Cearense de São Benedito, interessada em pesquisar autoficção, memória, narrativa, imagem e palavra. Doutoranda em artes visuais pela UFBA e mestra em comunicação pela UFC, atualmente pesquisa imagem e imaginação, fabulação crítica, visível e invisível da imagem fotográfica. É integrante do Descoletivo, coletivo de fotografia, e do FrestaLab, selo independente de edição de fotolivros e fotozines. Tem quatro fotolivros publicados, três deles em parceria com Régis Amora pelo Descoletivo, realizou duas exposições individuais e participou de exposições coletivas e mostras no Brasil, na França, em Portugal e na Espanha. Em 2022 participou da residência Mira Latina LAB, da residência com Eustáquio Neves em seu ateliê AEN, do Programa de Residências e Intercâmbios do Porto Dragão e do Ateliê de Criação do MIS-CE, em curso.
Mira Latina
Elas chegam pelo mar
É preciso seguir construindo ficções. Quebrar os horizontes desse mundo pra morar em outros, fazer do corpo o primeiro espaço de memória, alegria, usufruto, escape, triunfo, matéria, narrativa, arquivo, acervo, museu. Mais que isso, é preciso quebrar todas essas palavras e escapar daí para o inominável, para o que não se contém num vocábulo, para o que não se pode enxergar nem encarar, que foge de volta, de dentro pra dentro de si. A sapatão, essa tão temida, essa que é expulsa das histórias, das famílias, das igrejas, das memórias, essa é monstruosa e aberrante. Ela é uma forma quase não humana, quase humana, uma estranheza que se gera a si, um buraco, um bicho, uma não-mulher e uma não-homem. Sapatonas são virulentas, se espalham, se propagam, se infiltram – e, talvez por isso, tão perigosas. Elas não temem a noite, nem as outras monstruosidades, possíveis e impossíveis. Elas são criaturas amorfas, impronunciáveis, sedentas. Elas atacam. Elas agem durante o sono, elas se infiltram nos corpos, nas famílias, nas cidades. Muitas, à luz do dia, parecem tão normais. Por dentro da pele, no entanto, vibrando na superfície da carne agitada, o implacável, friccionável e incendiável se inquieta. O terrível que existe na mulher-macho sapatão me protege e me lembra da minha força. Nele me apego, nos apegamos, com o grande grito da boca da noite nos reunimos e daí nos nutrimos.
Elas chegam pelo mar.
Não há como conter. Não há como se preparar, como reagir. Muitas vezes sequer se consegue perceber. Elas chegam pelo mar. Elas se pariram e se misturaram, inventaram a si e aos rituais de refazimento, de multiplicação, de resiliência e transgressão “Assim escrevo: resiliência = reconstrução tática a partir dos cacos despedaçados pela violência colonial; transgressão = invenção de novos seres para além do cárcere racial, do desvio e das injustiças cognitivas.” (RUFINO, p. 11, 2019). Então eu invento a criação e a chegada das Lésbicas Futuristas do Atlântico, essas que financiam a Inauguração do Museu do amor sapatão, que talvez sequer sejam humanas – mas que são alternativa à escassez, possibilidade, explosão imprevisível na água salgada da noite sem lua.

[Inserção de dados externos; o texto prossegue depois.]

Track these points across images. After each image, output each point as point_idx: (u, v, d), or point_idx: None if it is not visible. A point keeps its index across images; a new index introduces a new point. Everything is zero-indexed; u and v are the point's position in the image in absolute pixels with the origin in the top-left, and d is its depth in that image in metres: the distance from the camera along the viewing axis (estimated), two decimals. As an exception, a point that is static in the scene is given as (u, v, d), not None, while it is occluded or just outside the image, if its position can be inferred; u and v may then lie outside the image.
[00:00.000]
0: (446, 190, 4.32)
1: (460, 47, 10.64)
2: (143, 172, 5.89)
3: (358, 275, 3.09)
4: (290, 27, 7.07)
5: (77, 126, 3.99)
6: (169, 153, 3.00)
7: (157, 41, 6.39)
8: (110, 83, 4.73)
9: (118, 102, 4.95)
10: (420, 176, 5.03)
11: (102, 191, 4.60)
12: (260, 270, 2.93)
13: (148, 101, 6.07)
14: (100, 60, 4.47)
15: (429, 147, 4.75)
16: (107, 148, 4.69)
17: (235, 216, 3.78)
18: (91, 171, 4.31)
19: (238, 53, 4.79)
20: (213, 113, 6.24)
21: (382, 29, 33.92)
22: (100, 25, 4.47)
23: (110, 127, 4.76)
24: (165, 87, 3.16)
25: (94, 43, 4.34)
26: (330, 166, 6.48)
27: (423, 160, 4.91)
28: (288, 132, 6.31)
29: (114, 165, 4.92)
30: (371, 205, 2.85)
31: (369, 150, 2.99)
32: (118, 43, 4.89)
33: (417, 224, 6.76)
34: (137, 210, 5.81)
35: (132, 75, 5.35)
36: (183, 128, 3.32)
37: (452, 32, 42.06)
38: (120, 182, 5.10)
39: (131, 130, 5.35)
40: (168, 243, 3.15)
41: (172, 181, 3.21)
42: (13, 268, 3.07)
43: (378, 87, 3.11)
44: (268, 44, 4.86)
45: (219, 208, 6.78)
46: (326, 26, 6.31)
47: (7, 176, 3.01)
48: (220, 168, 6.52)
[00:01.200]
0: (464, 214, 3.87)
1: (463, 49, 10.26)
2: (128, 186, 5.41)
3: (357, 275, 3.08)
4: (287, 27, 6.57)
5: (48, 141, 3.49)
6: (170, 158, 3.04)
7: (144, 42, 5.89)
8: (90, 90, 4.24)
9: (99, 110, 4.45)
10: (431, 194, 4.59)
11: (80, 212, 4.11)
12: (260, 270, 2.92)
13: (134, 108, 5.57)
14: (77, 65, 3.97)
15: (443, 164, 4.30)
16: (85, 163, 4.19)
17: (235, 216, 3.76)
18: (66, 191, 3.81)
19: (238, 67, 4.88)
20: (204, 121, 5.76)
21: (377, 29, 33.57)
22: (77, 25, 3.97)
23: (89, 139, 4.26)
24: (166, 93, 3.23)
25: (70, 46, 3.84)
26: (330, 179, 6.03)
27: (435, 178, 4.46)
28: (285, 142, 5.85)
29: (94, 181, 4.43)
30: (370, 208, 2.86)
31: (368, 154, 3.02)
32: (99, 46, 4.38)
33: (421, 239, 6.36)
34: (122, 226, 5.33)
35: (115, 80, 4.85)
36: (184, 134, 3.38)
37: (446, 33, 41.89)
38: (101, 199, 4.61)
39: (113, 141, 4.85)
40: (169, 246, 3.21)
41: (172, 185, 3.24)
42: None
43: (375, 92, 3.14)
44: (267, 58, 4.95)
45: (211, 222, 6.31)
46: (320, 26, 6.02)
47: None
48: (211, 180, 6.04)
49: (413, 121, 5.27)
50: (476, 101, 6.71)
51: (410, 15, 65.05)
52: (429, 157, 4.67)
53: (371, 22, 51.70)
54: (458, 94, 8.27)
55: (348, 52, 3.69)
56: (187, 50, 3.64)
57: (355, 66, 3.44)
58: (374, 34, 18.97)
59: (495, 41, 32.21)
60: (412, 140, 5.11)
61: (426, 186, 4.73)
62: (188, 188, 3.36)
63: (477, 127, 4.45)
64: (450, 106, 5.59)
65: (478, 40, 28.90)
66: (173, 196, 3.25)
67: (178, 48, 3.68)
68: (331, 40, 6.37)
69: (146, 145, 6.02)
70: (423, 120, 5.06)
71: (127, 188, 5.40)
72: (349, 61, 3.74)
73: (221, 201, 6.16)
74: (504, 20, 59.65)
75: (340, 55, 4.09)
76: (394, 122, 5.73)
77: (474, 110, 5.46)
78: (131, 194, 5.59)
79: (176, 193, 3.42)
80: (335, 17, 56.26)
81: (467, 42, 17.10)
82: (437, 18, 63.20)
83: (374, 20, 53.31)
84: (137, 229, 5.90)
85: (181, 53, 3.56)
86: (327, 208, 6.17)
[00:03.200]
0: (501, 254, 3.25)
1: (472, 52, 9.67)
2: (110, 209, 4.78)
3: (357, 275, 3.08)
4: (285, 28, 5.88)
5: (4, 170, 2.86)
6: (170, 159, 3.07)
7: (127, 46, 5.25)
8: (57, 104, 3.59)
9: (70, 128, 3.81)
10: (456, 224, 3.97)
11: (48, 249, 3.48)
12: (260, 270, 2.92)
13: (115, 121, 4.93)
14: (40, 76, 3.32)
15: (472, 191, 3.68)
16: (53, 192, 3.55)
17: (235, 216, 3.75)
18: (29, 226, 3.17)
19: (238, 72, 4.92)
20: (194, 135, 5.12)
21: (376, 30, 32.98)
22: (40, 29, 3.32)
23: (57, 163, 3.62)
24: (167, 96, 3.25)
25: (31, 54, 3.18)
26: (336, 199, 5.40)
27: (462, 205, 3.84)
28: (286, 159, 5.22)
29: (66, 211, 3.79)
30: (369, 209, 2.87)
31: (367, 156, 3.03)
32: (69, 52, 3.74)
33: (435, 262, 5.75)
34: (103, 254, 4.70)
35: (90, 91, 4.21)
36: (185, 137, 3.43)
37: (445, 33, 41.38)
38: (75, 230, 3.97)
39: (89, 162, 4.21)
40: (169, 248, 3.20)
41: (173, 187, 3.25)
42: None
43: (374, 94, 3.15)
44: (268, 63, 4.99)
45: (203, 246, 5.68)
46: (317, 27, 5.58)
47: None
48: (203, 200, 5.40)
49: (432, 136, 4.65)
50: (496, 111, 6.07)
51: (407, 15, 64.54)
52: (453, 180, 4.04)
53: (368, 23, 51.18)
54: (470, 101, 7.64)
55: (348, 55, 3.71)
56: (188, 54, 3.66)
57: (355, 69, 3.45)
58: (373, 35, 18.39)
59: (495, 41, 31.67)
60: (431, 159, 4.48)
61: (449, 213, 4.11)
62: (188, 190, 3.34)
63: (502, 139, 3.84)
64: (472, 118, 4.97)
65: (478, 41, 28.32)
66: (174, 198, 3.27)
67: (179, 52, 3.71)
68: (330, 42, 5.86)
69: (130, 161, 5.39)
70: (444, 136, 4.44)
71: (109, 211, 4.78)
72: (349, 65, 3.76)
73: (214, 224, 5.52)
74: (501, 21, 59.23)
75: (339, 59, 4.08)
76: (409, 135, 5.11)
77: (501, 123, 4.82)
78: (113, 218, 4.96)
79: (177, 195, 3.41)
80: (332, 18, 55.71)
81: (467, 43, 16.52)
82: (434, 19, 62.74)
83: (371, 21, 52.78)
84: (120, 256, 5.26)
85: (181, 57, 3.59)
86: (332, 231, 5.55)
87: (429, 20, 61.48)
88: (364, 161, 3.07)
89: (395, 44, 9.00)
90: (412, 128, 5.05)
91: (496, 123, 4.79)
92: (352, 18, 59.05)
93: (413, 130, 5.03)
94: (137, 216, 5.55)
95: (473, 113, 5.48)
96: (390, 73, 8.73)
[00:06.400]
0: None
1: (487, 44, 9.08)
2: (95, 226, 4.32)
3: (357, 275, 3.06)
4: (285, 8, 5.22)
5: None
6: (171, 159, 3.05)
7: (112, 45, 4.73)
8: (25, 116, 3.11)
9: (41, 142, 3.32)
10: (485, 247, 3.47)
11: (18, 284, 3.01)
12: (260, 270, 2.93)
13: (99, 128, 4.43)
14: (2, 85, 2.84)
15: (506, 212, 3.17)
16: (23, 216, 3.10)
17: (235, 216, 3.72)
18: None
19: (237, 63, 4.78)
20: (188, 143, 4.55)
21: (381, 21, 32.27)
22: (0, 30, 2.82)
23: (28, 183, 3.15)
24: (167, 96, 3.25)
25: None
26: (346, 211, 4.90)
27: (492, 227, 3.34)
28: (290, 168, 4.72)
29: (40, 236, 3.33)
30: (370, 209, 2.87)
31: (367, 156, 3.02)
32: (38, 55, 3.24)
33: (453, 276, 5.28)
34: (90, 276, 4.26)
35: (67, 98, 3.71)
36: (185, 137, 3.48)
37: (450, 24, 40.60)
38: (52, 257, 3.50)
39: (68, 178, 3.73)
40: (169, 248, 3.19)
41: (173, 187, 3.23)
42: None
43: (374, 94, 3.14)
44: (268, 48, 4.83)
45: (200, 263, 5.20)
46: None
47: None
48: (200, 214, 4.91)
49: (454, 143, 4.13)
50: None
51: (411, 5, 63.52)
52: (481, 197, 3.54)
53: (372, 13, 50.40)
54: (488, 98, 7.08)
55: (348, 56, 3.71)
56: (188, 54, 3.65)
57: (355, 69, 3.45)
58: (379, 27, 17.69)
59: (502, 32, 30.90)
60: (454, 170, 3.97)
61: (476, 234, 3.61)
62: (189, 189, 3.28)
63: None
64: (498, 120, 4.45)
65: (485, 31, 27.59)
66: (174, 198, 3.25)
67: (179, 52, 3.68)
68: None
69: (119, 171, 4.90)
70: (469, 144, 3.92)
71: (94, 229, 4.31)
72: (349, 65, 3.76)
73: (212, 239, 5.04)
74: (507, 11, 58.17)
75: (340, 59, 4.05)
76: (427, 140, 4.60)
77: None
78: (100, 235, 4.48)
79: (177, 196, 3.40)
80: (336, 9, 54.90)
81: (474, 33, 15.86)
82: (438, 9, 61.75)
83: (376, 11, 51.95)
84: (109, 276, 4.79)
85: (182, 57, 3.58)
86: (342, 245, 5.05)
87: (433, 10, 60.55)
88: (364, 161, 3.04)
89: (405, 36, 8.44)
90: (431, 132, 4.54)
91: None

Convido, então, quatro das artistas residentes e com eles componho um jogo, um ritual, uma proposição. O encontro com o que é perigoso e sem nome em cada uma de nós, o grito e a explosão do corpo como criação de si e contato com o inominável do mundo. Com uma câmera de celular e uma câmera analógica, flashs aleatórios em direção ao mar, aonde eu e mais três artistas nos movíamos, gritávamos, mergulhávamos e reaparecíamos diante de nós mesmas. As luzes dos flashs, disparados automaticamente pelos dois equipamentos, foram ao mesmo tempo o único momento de vidência e, após meia hora de disparos aleatórios e descoordenados, as responsáveis pela cegueira de todas nós. Ao mesmo tempo, foram a condição para que as câmeras conseguissem efetivamente registrar imagens. Opero, então, nesses registros, exagerando em contraste, em cor, em grão e acrescendo outra camada de incompreensão às fotografias, que se juntam nesta obra, tão sem nome quanto todas nós.